Hohenlohe und Schwäbisch Hall sprengen Inzidenzwert von 100

Cornavirus - FFP3 Atemschutzmasken
Zwei FFP3 Atemschutzmasken liegen auf einem Tisch im Sonnenschein. Foto: Karl-Josef Hildenbrand/dpa © Karl-Josef Hildenbrand

Schwäbisch Hall (dpa/lsw) - Nur noch der Kreis Schwäbisch Hall und der Hohenlohekreis sind Corona-Hotspots in Baden-Württemberg.
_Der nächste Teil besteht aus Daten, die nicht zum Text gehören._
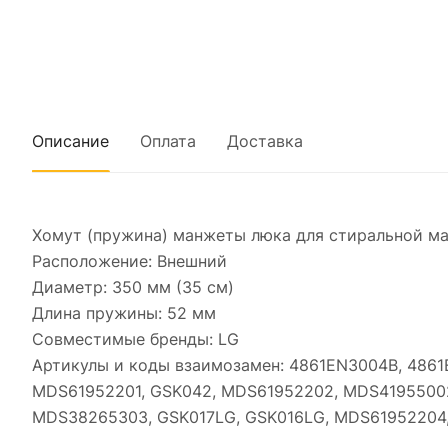
Описание
Оплата
Доставка
Хомут (пружина) манжеты люка для стиральной м
Расположение: Внешний
Диаметр: 350 мм (35 см)
Длина пружины: 52 мм
Совместимые бренды: LG
Артикулы и коды взаимозамен: 4861EN3004B, 4861
MDS61952201, GSK042, MDS61952202, MDS4195500
MDS38265303, GSK017LG, GSK016LG, MDS61952204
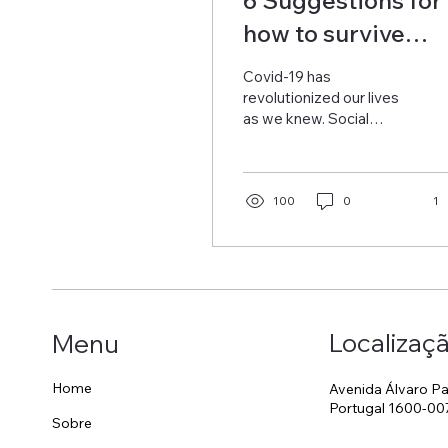
how to survive
working from ho
Covid-19 has
revolutionized our lives
as we knew. Social
distancing and staying at
home whether we like it
or not have very quickly...
100
0
1
Localizaç
Menu
Home
Avenida Álvaro Pa
Portugal 1600-00
Sobre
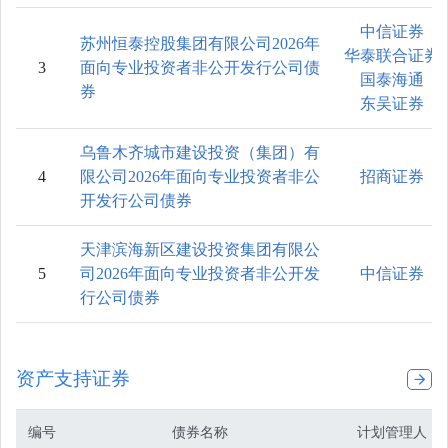
中信证券
苏州恒泰控股集团有限公司2026年
华泰联合证券
3
面向专业投资者非公开发行公司债
国泰海通
券
东吴证券
乌鲁木齐城市建设投资（集团）有
4
限公司2026年面向专业投资者非公
招商证券
开发行公司债券
天津滨海新区建设投资集团有限公
5
司2026年面向专业投资者非公开发
中信证券
行公司债券
资产支持证券
编号
债券名称
计划管理人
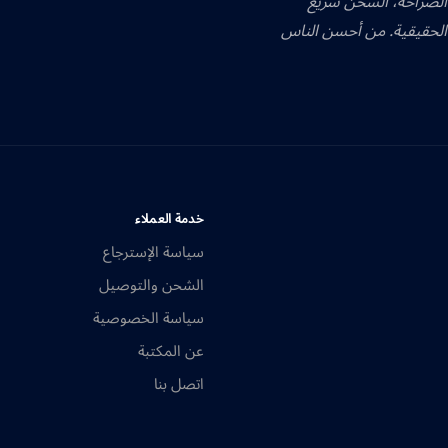
 الصراحة، الشحن سريع
الحقيقية. من أحسن الناس
خدمة العملاء
سياسة الإسترجاع
الشحن والتوصيل
سياسة الخصوصية
عن المكتبة
اتصل بنا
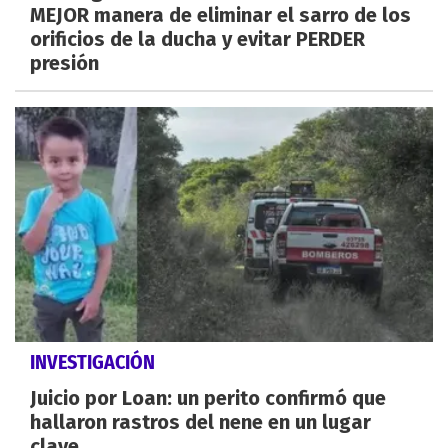
MEJOR manera de eliminar el sarro de los
orificios de la ducha y evitar PERDER
presión
INVESTIGACIÓN
Juicio por Loan: un perito confirmó que
hallaron rastros del nene en un lugar
clave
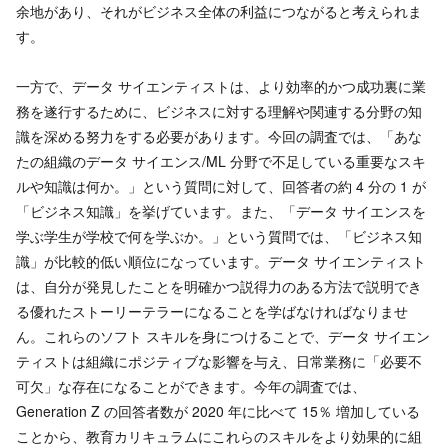
余地があり、それがビジネス全体の利益につながると考えられま
す。
一方で、データ サイエンティストは、より効率的かつ成功裏に業
務を遂行するために、ビジネスに対する理解や関連する分野の知
識を深める努力をする必要があります。今回の調査では、「あな
たの組織のデータ サイエンス/ML 分野で不足している重要なスキ
ルや知識は何か。」という質問に対して、回答者の約 4 分の 1 が
「ビジネス知識」を挙げています。また、「データ サイエンスを
学ぶ学生が学校で何を学ぶか。」という質問では、「ビジネス知
識」が比較的低い順位になっています。データ サイエンティスト
は、自分が発見したことを明確かつ説得力のある方法で説明でき
る優れたストーリーテラーになることを学ばなければなりませ
ん。これらのソフト スキルを身につけることで、データ サイエン
ティストは組織にポジティブな影響を与え、日常業務に「必要不
可欠」な存在になることができます。今年の調査では、
Generation Z の回答者数が 2020 年に比べて 15％ 増加している
ことから、教育カリキュラムにこれらのスキルをより効果的に組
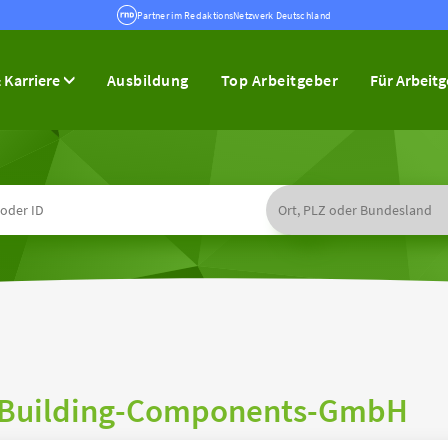
Partner im RedaktionsNetzwerk Deutschland
 Karriere
Ausbildung
Top Arbeitgeber
Für Arbeit
-Building-Components-GmbH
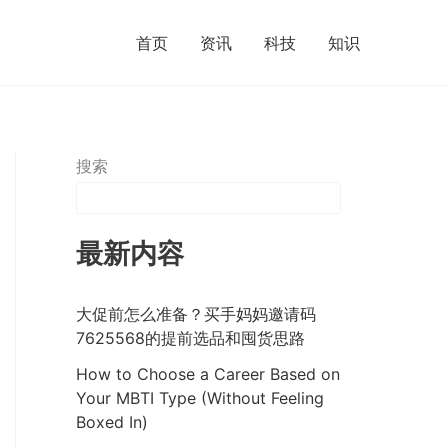
首页
资讯
科技
知识
搜索
最新内容
大促前怎么准备？买手妈妈邀请码
7625568的提前选品和囤货思路
How to Choose a Career Based on
Your MBTI Type (Without Feeling
Boxed In)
Nach Angaben des Landesgesundheitsamts vom Dienstag belief sich die 7-Tage-Inzidenz im Hohenlohekreis zuletzt auf einen Wert von 113,6 und im Kreis Schwäbisch Hall auf 119,9. Im Rest des Landes lag die 7-Tages-Inzidenz pro 100 000 Einwohner unter dem Wert 100. Zahlen vom Mittwoch lagen noch nicht vor.

«Die hohe Inzidenz ist natürlich auf den Corona-Ausbruch in einem großen Unternehmen im Raum Künzelsau zurückzuführen», sagte ein Sprecher des Landratsamts im Hohenlohekreis am Mittwoch. Anfang der vergangenen Woche hatten sich in einem Logistikzentrum des Werkzeug-Handelskonzerns Würth in Künzelsau mehr als 40 Mitarbeiter infiziert. Im Kreis Schwäbisch Hall hatten sich in einem Werk des Reinigungs- und Gartengeräteherstellers Kärcher in Obersontheim mehr als 30 Beschäftigte mit dem Coronavirus angesteckt.

Das im Verhältnis niedrigste Infektionsgeschehen im Südwesten wies zuletzt der Kreis Emmendingen auf. Dort lag die 7-Tage-Inzidenz zuletzt bei 19,2.